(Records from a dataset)
#####

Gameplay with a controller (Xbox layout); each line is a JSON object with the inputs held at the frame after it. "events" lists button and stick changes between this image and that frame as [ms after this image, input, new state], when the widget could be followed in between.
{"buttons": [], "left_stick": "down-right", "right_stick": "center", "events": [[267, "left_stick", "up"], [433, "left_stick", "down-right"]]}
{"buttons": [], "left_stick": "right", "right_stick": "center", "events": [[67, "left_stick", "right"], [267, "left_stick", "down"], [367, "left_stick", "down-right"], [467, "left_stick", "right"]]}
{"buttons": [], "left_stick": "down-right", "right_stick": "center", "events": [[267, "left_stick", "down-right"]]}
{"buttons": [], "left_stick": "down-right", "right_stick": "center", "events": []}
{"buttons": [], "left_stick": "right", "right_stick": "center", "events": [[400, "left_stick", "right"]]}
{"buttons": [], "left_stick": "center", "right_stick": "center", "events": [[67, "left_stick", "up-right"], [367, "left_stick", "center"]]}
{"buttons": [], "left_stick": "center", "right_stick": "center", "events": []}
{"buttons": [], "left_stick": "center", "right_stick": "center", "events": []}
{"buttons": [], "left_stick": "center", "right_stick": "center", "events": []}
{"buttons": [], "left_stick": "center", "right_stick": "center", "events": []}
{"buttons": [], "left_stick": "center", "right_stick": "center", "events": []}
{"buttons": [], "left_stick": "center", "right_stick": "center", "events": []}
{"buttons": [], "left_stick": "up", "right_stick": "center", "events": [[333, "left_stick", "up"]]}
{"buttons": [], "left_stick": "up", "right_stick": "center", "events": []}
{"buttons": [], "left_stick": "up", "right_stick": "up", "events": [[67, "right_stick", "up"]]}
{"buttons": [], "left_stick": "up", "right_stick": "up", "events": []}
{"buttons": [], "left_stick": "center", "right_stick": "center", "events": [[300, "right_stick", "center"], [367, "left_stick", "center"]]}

#####

Problem to work on
Wherever a line in the entries above holds "down", copy that line.

Solution to the problem
{"buttons": [], "left_stick": "down-right", "right_stick": "center", "events": [[267, "left_stick", "up"], [433, "left_stick", "down-right"]]}
{"buttons": [], "left_stick": "right", "right_stick": "center", "events": [[67, "left_stick", "right"], [267, "left_stick", "down"], [367, "left_stick", "down-right"], [467, "left_stick", "right"]]}
{"buttons": [], "left_stick": "down-right", "right_stick": "center", "events": [[267, "left_stick", "down-right"]]}
{"buttons": [], "left_stick": "down-right", "right_stick": "center", "events": []}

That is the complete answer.